"Qualquer tecnologia suficientemente avançada é indistinguível da magia", escreveu Arthur C. Clarke em 1962. O autor estava longe de um futuro em que máquinas de Inteligência Artificial geram imagens, vídeos e textos de forma automática, mas conseguiu imaginar o seu impacto. Em 2024, depois de um ano que mudou tudo na indústria tecnológica, vamos ver essa magia alterar a forma como trabalhamos e comunicamos sem perceber exactamente como - ou às vezes, sem o perceber de todo.
Este é o ano da tecnologia em esteróides, permeando todos os momentos da nossa vida. Os avanços da IA generativa no ano passado vão fazer-se sentir de forma mais imediata e concreta, à medida que as empresas passam das experiências à implementação. Espera-se um impacto profundo em áreas como o marketing, suporte, educação, programação, formação, mas não há reduto que vá permanecer intocado.
Com isto, a fasquia estará mais elevada para os legisladores: a Europa deverá acelerar a aprovação do AI Act e haverá medidas localizadas para garantir que a disseminação da IA não sai fora do controlo dos criadores. A área da segurança terá um foco acrescido, visto que a sofisticação das ameaças será cada vez maior mas a tecnologia também ajudará a detectar e bloquear ataques.
Aquilo que deve merecer maior atenção, no entanto, é a utilização de IA generativa para fins de engenharia social num ano de eleições críticas. Há cerca de 40 eleições presidenciais e governamentais em várias partes do mundo - Portugal vai já a votos em Março - e o potencial para que "deepfakes" e conteúdos manipulados sejam usados de forma maciça é grande.
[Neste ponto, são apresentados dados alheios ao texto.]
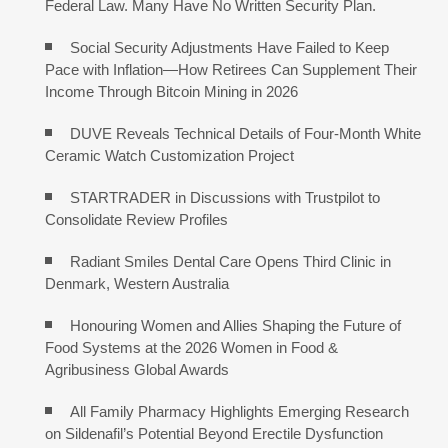
Federal Law. Many Have No Written Security Plan.
Social Security Adjustments Have Failed to Keep
Pace with Inflation—How Retirees Can Supplement Their
Income Through Bitcoin Mining in 2026
DUVE Reveals Technical Details of Four-Month White
Ceramic Watch Customization Project
STARTRADER in Discussions with Trustpilot to
Consolidate Review Profiles
Radiant Smiles Dental Care Opens Third Clinic in
Denmark, Western Australia
Honouring Women and Allies Shaping the Future of
Food Systems at the 2026 Women in Food &
Agribusiness Global Awards
All Family Pharmacy Highlights Emerging Research
on Sildenafil’s Potential Beyond Erectile Dysfunction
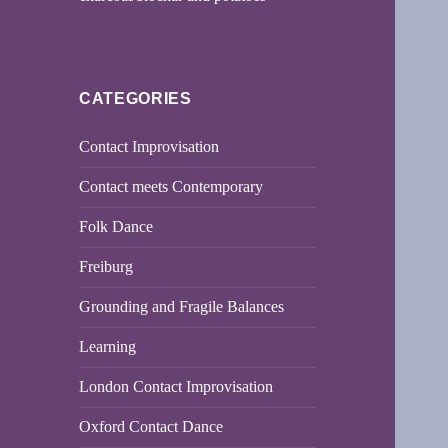
CATEGORIES
Contact Improvisation
Contact meets Contemporary
Folk Dance
Freiburg
Grounding and Fragile Balances
Learning
London Contact Improvisation
Oxford Contact Dance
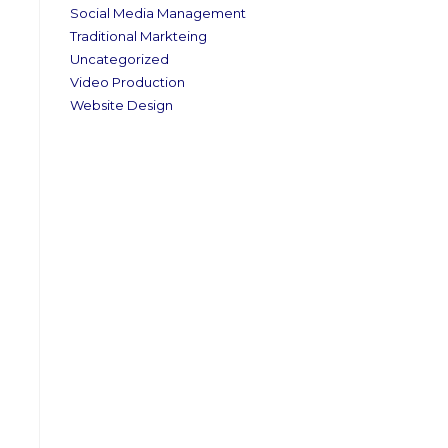
Social Media Management
Traditional Markteing
Uncategorized
Video Production
Website Design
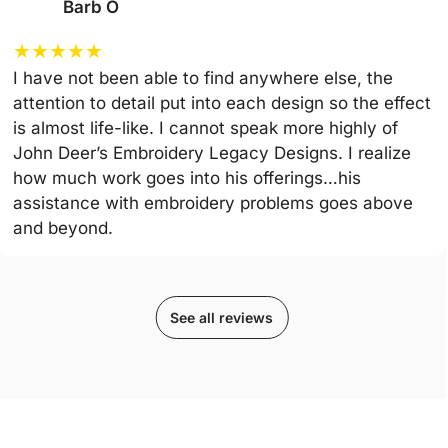
Barb O
★
★
★
★
★
I have not been able to find anywhere else, the
attention to detail put into each design so the effect
is almost life-like. I cannot speak more highly of
John Deer’s Embroidery Legacy Designs. I realize
how much work goes into his offerings…his
assistance with embroidery problems goes above
and beyond.
See all reviews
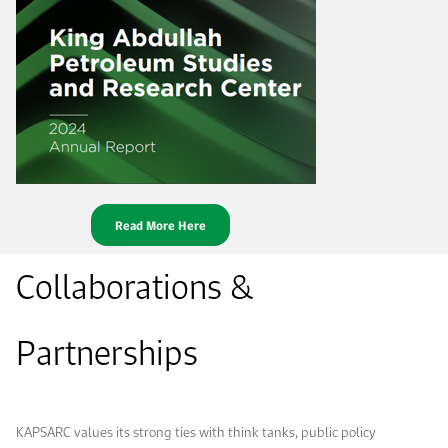
Read More Here
Collaborations &
Partnerships
KAPSARC values its strong ties with think tanks, public policy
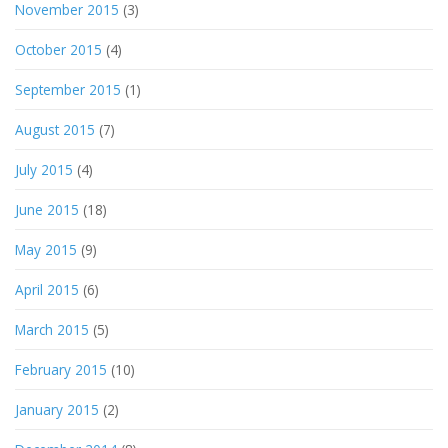
November 2015
(3)
October 2015
(4)
September 2015
(1)
August 2015
(7)
July 2015
(4)
June 2015
(18)
May 2015
(9)
April 2015
(6)
March 2015
(5)
February 2015
(10)
January 2015
(2)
Com a expectativa de que Joe Biden e Donald Trump voltem a embater nas presidenciais norte-americanas, a preocupação é grande e merecida. Deixou de ser preciso um grande nível de competências técnicas para produzir conteúdos falsos que parecem fidedignos. Sabendo a forma como as redes sociais são terreno fértil para espalhar desinformação, podemos estar perante um descalabro da verdade.
Os sites que atestam a veracidade de afirmações terão de duplicar o esforço para atestar também a veracidade de vídeos e áudios. Mesmo isso pode não ser suficiente, numa era em que grandes redes como o X (ex-Twitter) são elas próprias geridas por conspiracionistas.
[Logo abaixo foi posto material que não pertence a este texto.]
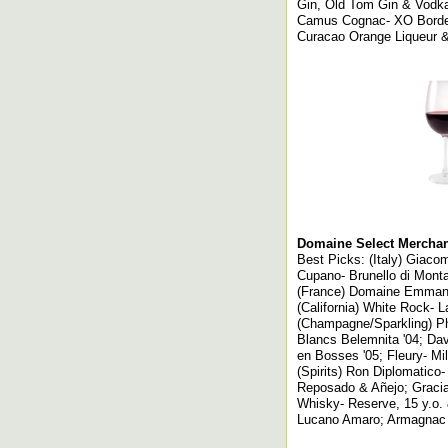
Gin, Old Tom Gin & Vodk
Camus Cognac- XO Border
Curacao Orange Liqueur &
Domaine Select Merchant
Best Picks: (Italy) Giaco
Cupano- Brunello di Montal
(France) Domaine Emmanuel
(California) White Rock- 
(Champagne/Sparkling) Ph
Blancs Belemnita '04; Dav
en Bosses '05; Fleury- Mil
(Spirits) Ron Diplomatico
Reposado & Añejo; Graci
Whisky- Reserve, 15 y.o. 
Lucano Amaro; Armagnac 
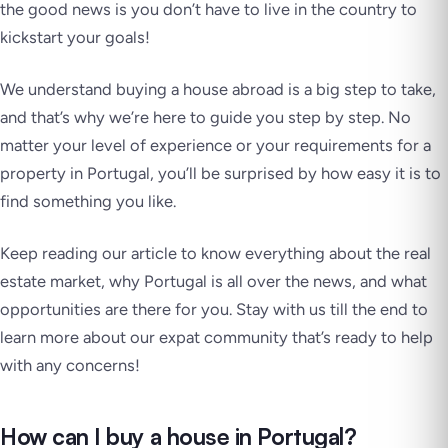
the good news is you don’t have to live in the country to
kickstart your goals!
We understand buying a house abroad is a big step to take,
and that’s why we’re here to guide you step by step. No
matter your level of experience or your requirements for a
property in Portugal, you’ll be surprised by how easy it is to
find something you like.
Keep reading our article to know everything about the real
estate market, why Portugal is all over the news, and what
opportunities are there for you. Stay with us till the end to
learn more about our expat community that’s ready to help
with any concerns!
How can I buy a house in Portugal?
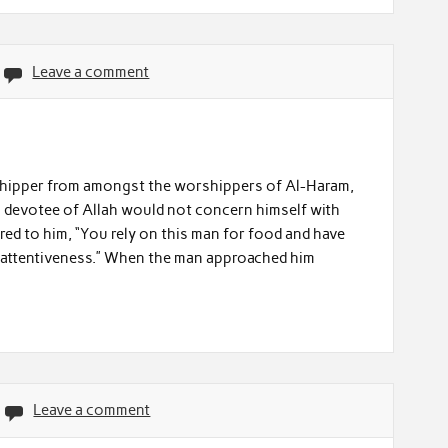
Leave a comment
orshipper from amongst the worshippers of Al-Haram,
is devotee of Allah would not concern himself with
ed to him, “You rely on this man for food and have
inattentiveness.” When the man approached him
Leave a comment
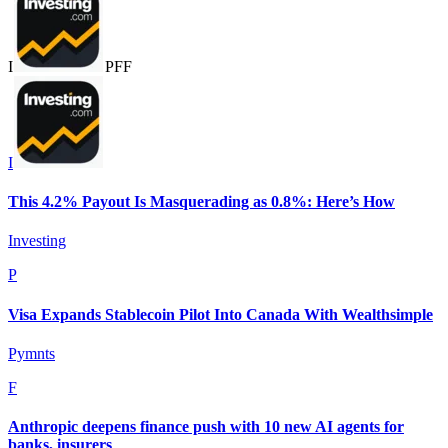
I
P
F
F
I
This 4.2% Payout Is Masquerading as 0.8%: Here’s How
Investing
P
Visa Expands Stablecoin Pilot Into Canada With Wealthsimple
Pymnts
F
Anthropic deepens finance push with 10 new AI agents for
banks, insurers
Entramos, portanto, num ano em que a tecnologia estará mais presente que nunca nas nossas vidas mas poderá contribuir para um nível de caos social nunca antes visto. A realidade está a ser desafiada e não é claro que haja um antídoto para prevenir a sua desintegração; o papel dos meios de comunicação social tradicionais mudou e o seu poder sofreu uma erosão que nalguns casos parece fatal.
É neste contexto que se espera, em 2024, uma explosão das aplicações de realidade estendida (XR), com o lançamento dos óculos Vision Pro da Apple e a solidificação da liderança dos Quest 3 da Meta. Dá para imaginar um mundo em que não só a veracidade dos conteúdos é difícil de atestar como a forma como são consumidos os torna ainda mais realistas. Mas a esperança é que estes gadgets façam avançar a indústria com aplicações de impacto positivo, em áreas como a saúde, manutenção remota e educação.
Uma previsão que não se vai concretizar este ano é a dos carros autónomos. Todo o investimento e entusiasmo lançados neste sector na última década bateu contra a parede. Tornou-se evidente que a tecnologia não está no ponto de evolução necessário, que a sociedade não está pronta para os carros autónomos e que as salvaguardas regulatórias são montanhas e não pequenas lombas. Agora, o foco voltará a estar na electrificação. Carros eficientes, fiáveis e eléctricos, inteligentes mas não autónomos, são a aposta das construtoras no futuro próximo.
A área adjacente das tecnologias verdes também conhecerá grandes investimentos este ano, com as marcas a colocarem maior ênfase na sustentabilidade das matérias-primas usadas, na reciclagem e na diminuição do impacto produtivo. Passámos da tentação de "greenwashing" para um imperativo que caminha a passos largos para padronização em toda a indústria tecnológica.
E em termos de electrónica de consumo inovadora? Vamos ver tablets dobráveis e smartphones tri-partidos, que se abrem como um leque. Haverá mais óculos inteligentes discretos e a preços acessíveis. Os gadgets virados para a saúde da mulher, tais como anéis que monitorizam o ciclo menstrual, serão mais comuns.
E tudo terá alguma forma de Inteligência Artificial, mesmo onde não é particularmente útil. Porque às vezes as empresas trocam a magia pela prestidigitação, usando truques elaborados onde não há nada de extraordinário.